Beatrice shook her head and smiled again, as though to bid him do his worst.
“And look, Beatrice,” he went on, waxing almost eloquent in his jealous despair, “I have another argument to urge on you. I will not only be revenged on you, I will be revenged upon your lover—on this Geoffrey Bingham.”
“Oh!” said Beatrice sharply, like one in pain. He had found the way to move her now, and with the cunning of semi-madness he drove the point home.
“Yes, you may start—I will. I tell you that I will never rest till I have ruined him, and I am rich and can do it. I have a hundred thousand pounds, that I will spend on doing it. I have nothing to fear, except an action for libel. Oh, I am not a fool, though you think I am, I know. Well, I can pay for a dozen actions. There are papers in London that will be glad to publish all this—yes, the whole story—with plans and pictures too. Just think, Beatrice, what it will be when all England—yes, and all the world—is gloating over your shame, and half-a-dozen prints are using the thing for party purposes, clamouring for the disgrace of the man who ruined you, and whom you will ruin. He has a fine career; it shall be utterly destroyed. By God! I will hunt him to his grave, unless you promise to marry me, Beatrice. Do that, and not a word of this shall be said. Now answer.”
Mr. Granger sank back in his chair; this savage play of human passions was altogether beyond his experience—it overwhelmed him. As for Elizabeth, she bit her thin fingers, and glared from one to the other. “He reckons without me,” she thought. “He reckons without me—I will marry him yet.”

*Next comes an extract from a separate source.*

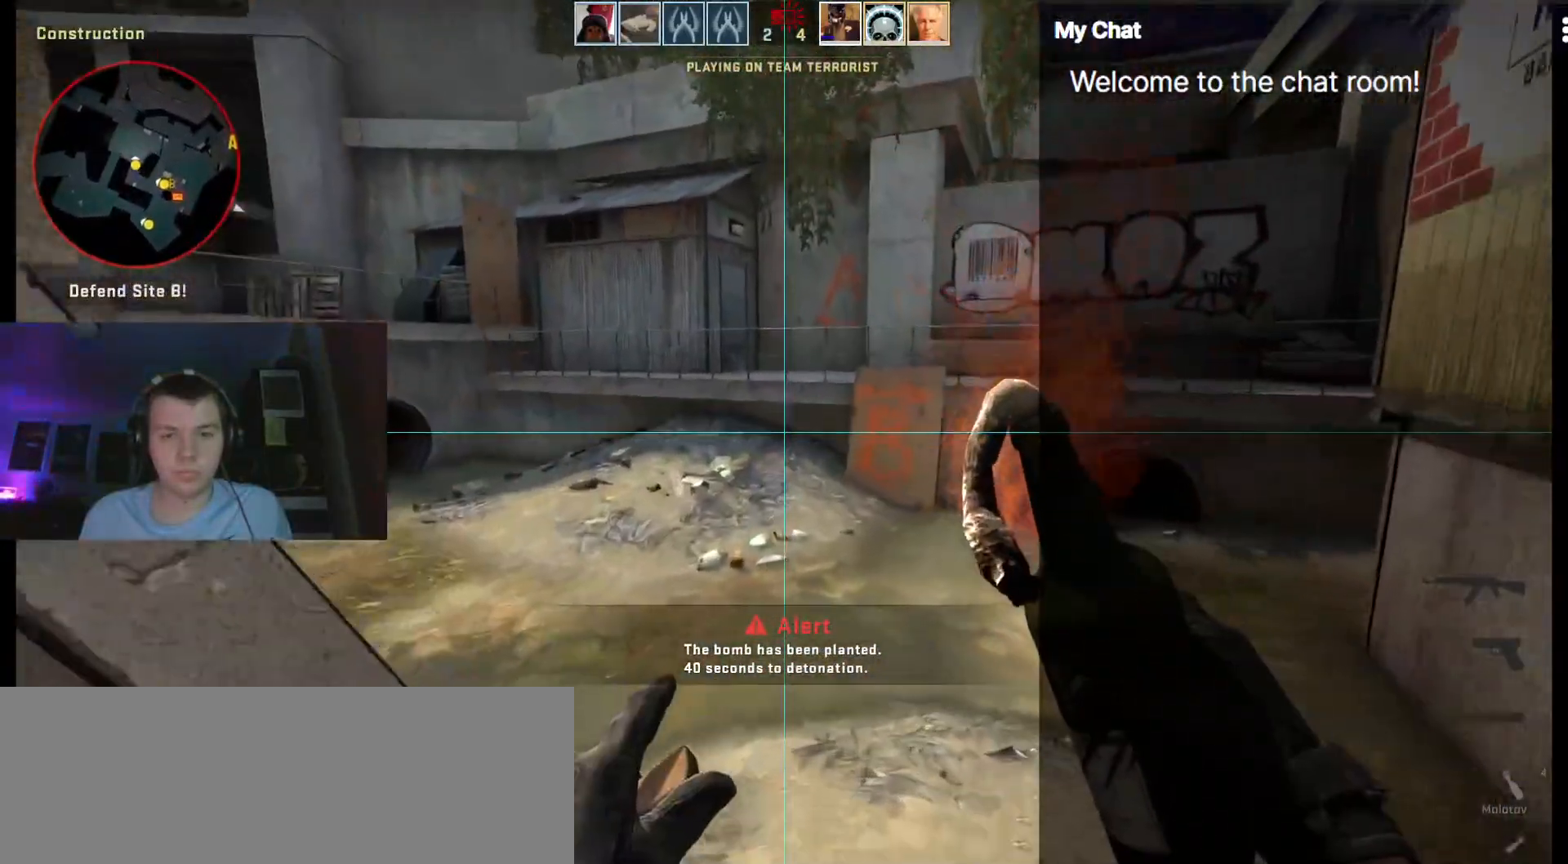
{"keys": ["d", "w"], "events": [[250, "d", "down"]]}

But Beatrice leant for a moment against the wall and shut her eyes to think. Oh, she saw it all—the great posters with her name and Geoffrey’s on them, the shameless pictures of her in his arms, the sickening details, the letters of the outraged matrons, the “Mothers of ten,” and the moral-minded colonels—all, all! She heard the prurient scream of every male Elizabeth in England; the allusions in the House—the jeers, the bitter attacks of enemies and rivals. Then Lady Honoria would begin her suit, and it would all be dragged up afresh, and Geoffrey’s fault would be on every lip, till he was ruined. For herself she did not care; but could she bring this on one whose only crime was that she had learned to love him? No, no; but neither could she marry this hateful man. And yet what escape was there? She flung herself upon her woman’s wit, and it did not fail her. In a few seconds she had thought it all out and made up her mind.

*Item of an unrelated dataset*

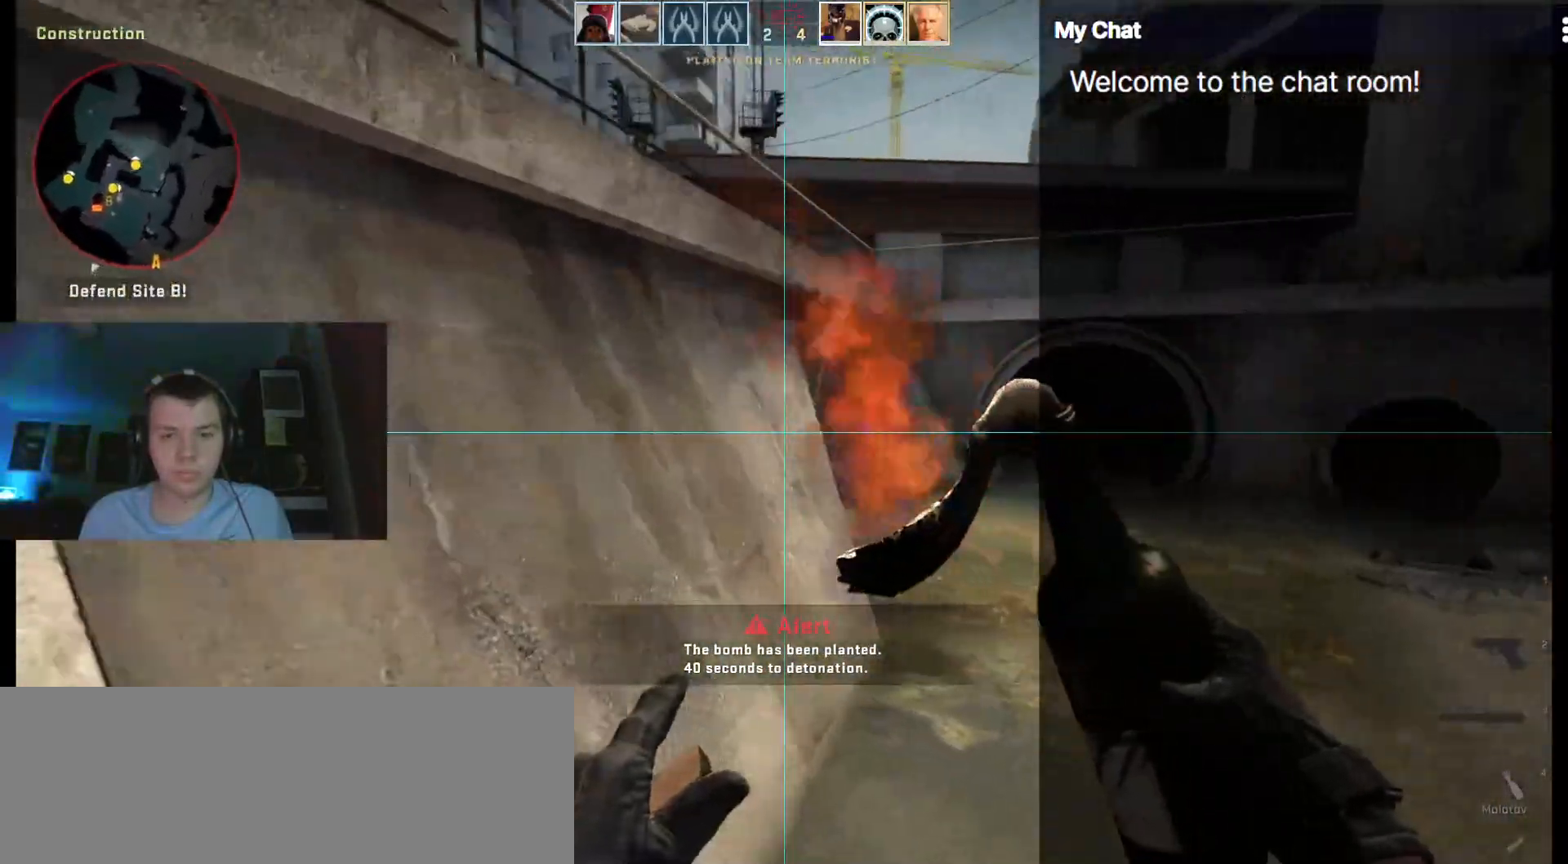
{"keys": ["d", "w"], "events": []}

“How can I answer you at a moment’s notice, Mr. Davies?” she said. “I must have time to think it over. To threaten such revenge upon me is not manly, but I know that you love me, and therefore I excuse it. Still, I must have time. I am confused.”
“What, another year? No, no,” he said. “You must answer.”
“I do not ask a year or a month. I only ask for one week. If you will not give me that, then I will defy you, and you may do your worst. I cannot answer now.”
This was a bold stroke, but it told. Mr. Davies hesitated.